Man, cocaine is a hell of a drug. Apparently, our neighbors across the pond snort so much of it that it has contaminated their water supply.
Man, cocaine is a hell of a drug. Apparently, our neighbors across the pond snort so much of it that it has contaminated their water supply.
The finding comes from a recent initiative to assess the dangers from pharmaceutical compounds appearing in British drinking water. An investigation of these compounds revealed traces of cocaine in the water supply, even after it had gone through intensive purification treatments. This, is part, explains Russell Brand.
Experts from the Drinking Water Inspectorate found the water contained benzoylecgonine, the metabolized form of coke that appears only when it has passed through your slammin' hot kidneys and urethra.

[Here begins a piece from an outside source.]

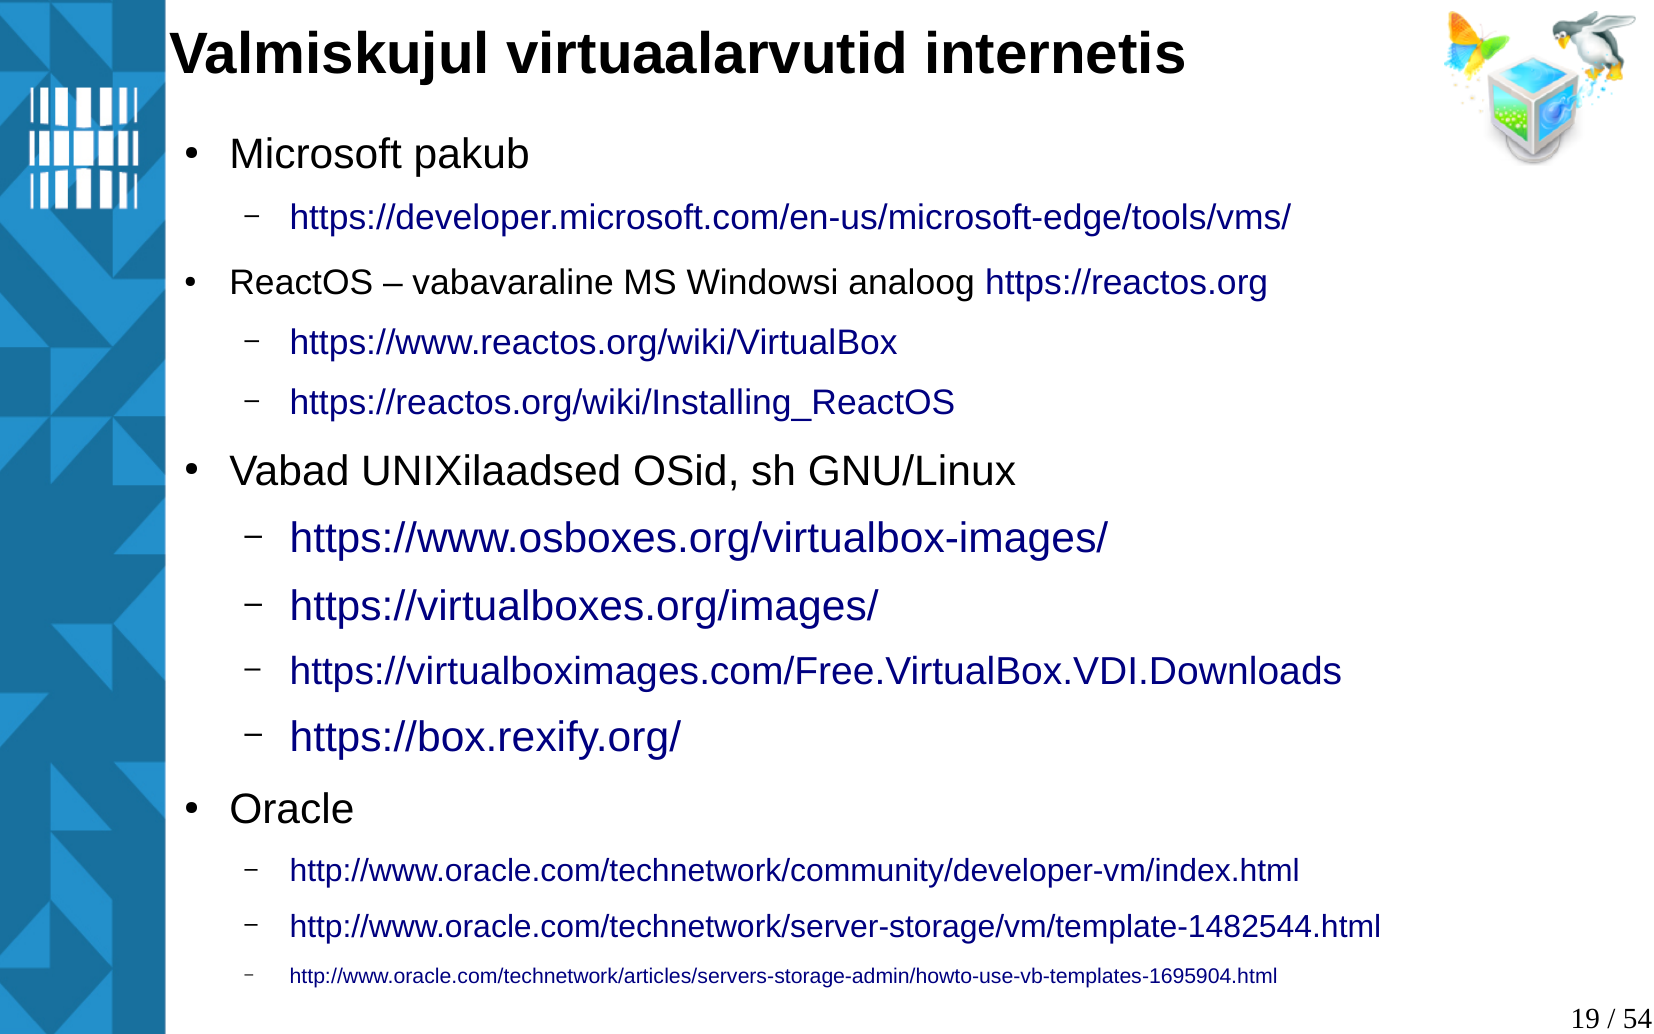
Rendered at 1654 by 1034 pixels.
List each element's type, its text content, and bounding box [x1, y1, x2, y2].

picture [1441, 7, 1641, 166]
title Valmiskujul virtuaalarvutid internetis [169, 11, 1441, 95]
list Microsoft pakub https://developer.microsoft.com/en-us/microsoft-edge/tools/vms/ ReactOS – vabavaraline MS Windowsi analoog https://reactos.org https://www.reactos.org/wiki/VirtualBox https://reactos.org/wiki/Installing_ReactOS Vabad UNIXilaadsed OSid, sh GNU/Linux https://www.osboxes.org/virtualbox-images/ https://virtualboxes.org/images/ https://virtualboximages.com/Free.VirtualBox.VDI.Downloads https://box.rexify.org/ Oracle http://www.oracle.com/technetwork/community/developer-vm/index.html http://www.oracle.com/technetwork/server-storage/vm/template-1482544.html http://www.oracle.com/technetwork/articles/servers-storage-admin/howto-use-vb-templates-1695904.html [169, 129, 1630, 997]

It's the same compound that your boss looked for when he drug tested you at work after that whole "photocopier incident," which we promised you we wouldn't talk about.
England has one of the highest cocaine use rates in Europe, and the stuff has been getting cheaper and cheaper as more Britons realize that it can make them finish their TPS reports in 15 minutes flat.

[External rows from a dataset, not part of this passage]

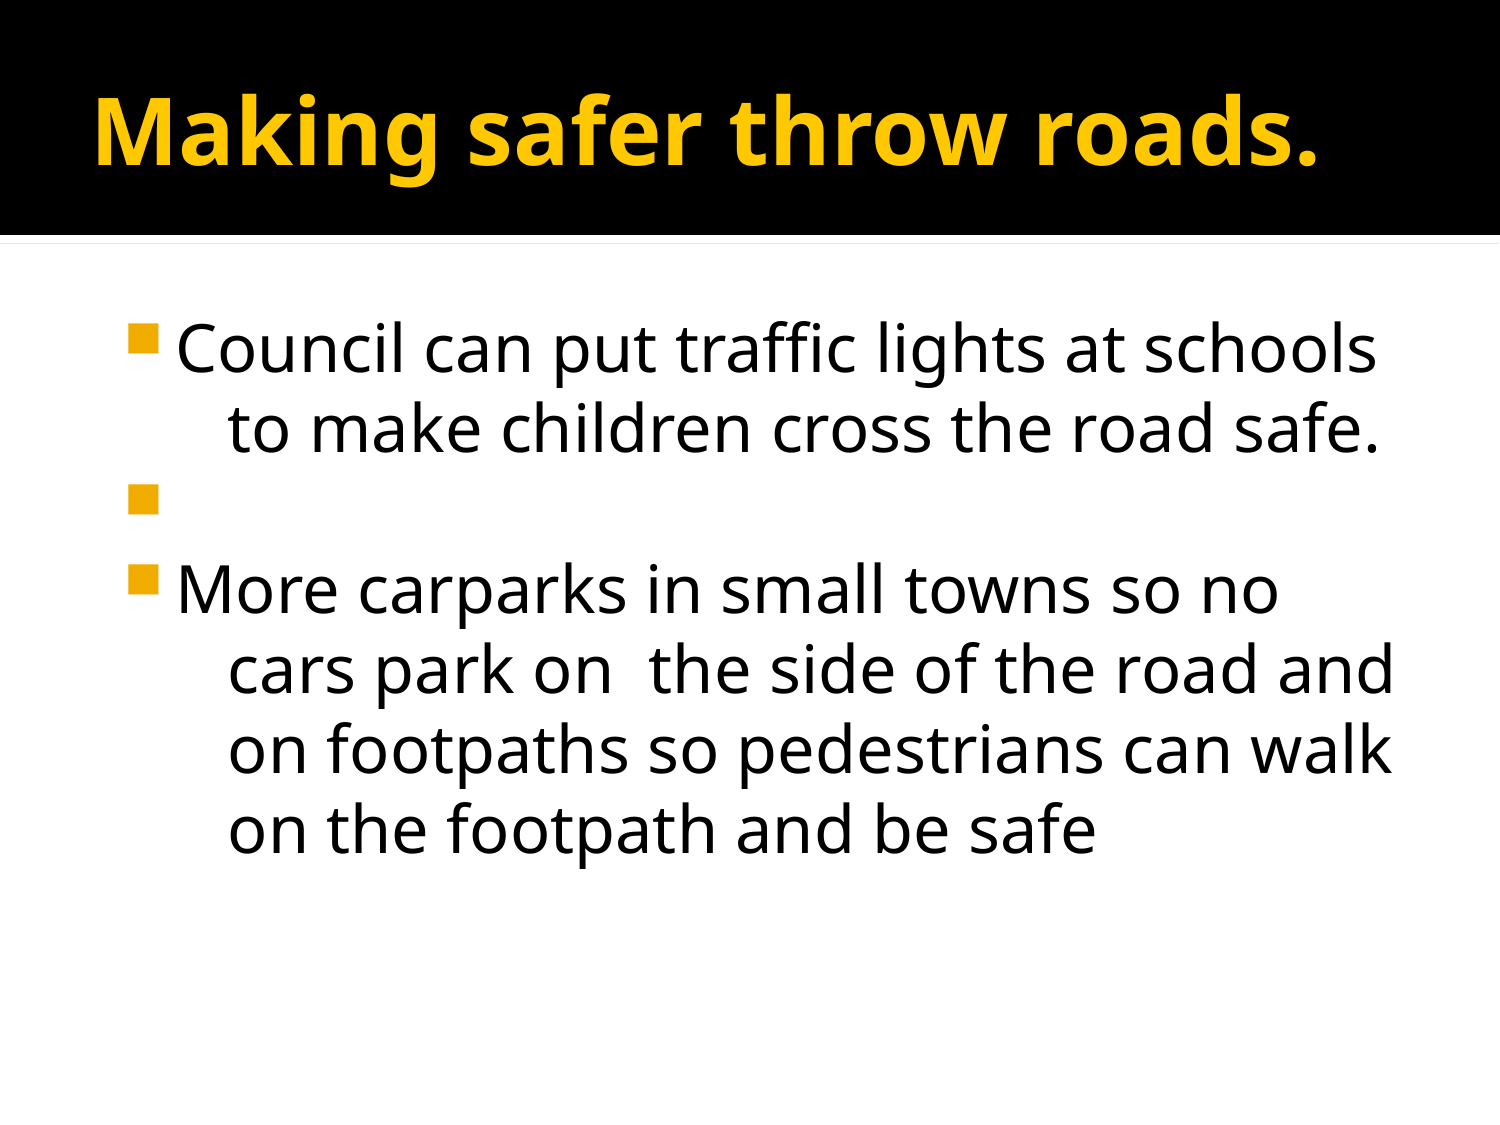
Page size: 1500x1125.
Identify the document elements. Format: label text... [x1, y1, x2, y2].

list Council can put traffic lights at schools to make children cross the road safe. More carparks in small towns so no cars park on the side of the road and on footpaths so pedestrians can walk on the footpath and be safe [75, 291, 1426, 1051]
title Making safer throw roads. [75, 25, 1426, 232]
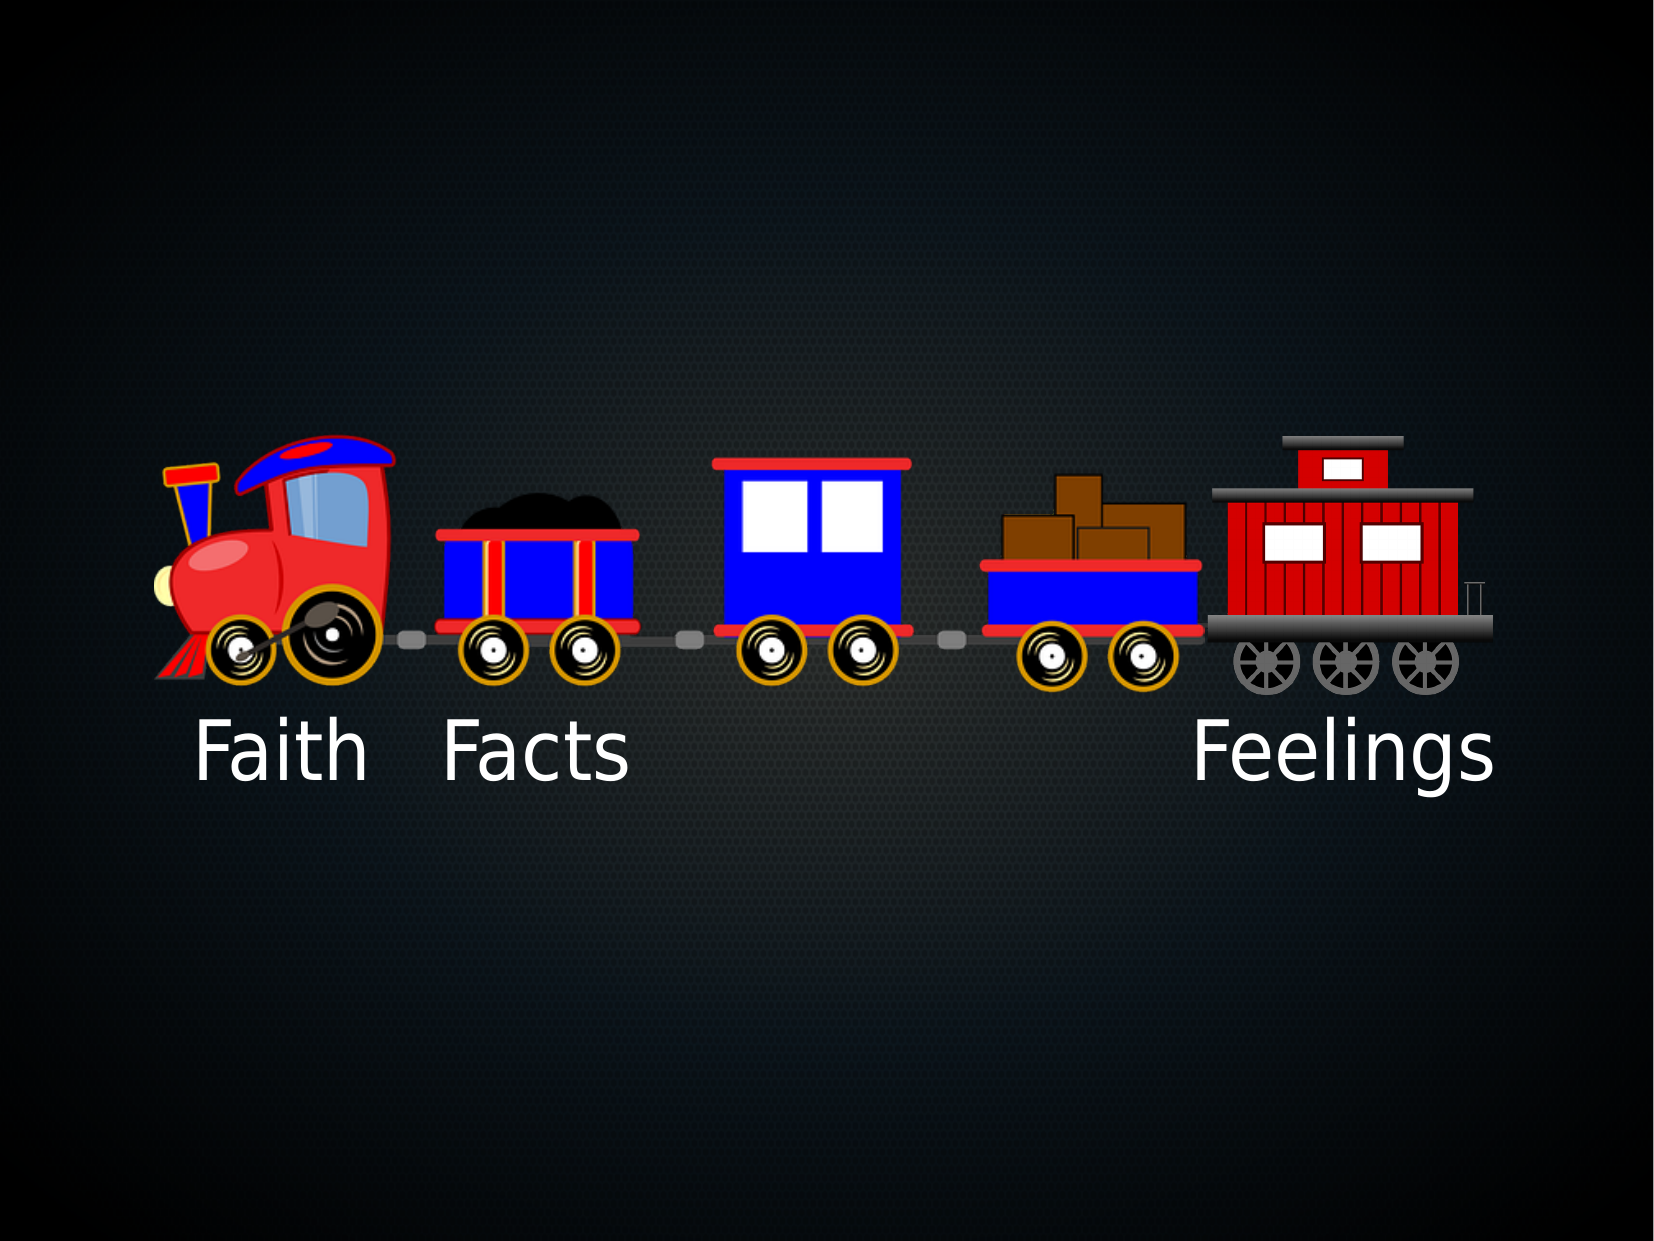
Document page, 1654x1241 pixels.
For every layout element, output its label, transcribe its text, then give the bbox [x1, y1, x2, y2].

text_box Faith [177, 695, 387, 808]
text_box Facts [425, 695, 647, 808]
picture [0, 0, 1654, 1241]
text_box Feelings [1175, 695, 1512, 808]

But how bad is the cocaine-in-my-ice-water problem? The report claimed that "Estimated exposures for most of the detected compounds are at least thousands of times below doses seen to produce adverse effects in animals and hundreds of thousands below human therapeutic doses." Well, I guess we're going to be drinking a lot more water then.
Jesus, you guys. Get a Brita. It's just one letter away from Britan, so it's practically a patriotic gesture.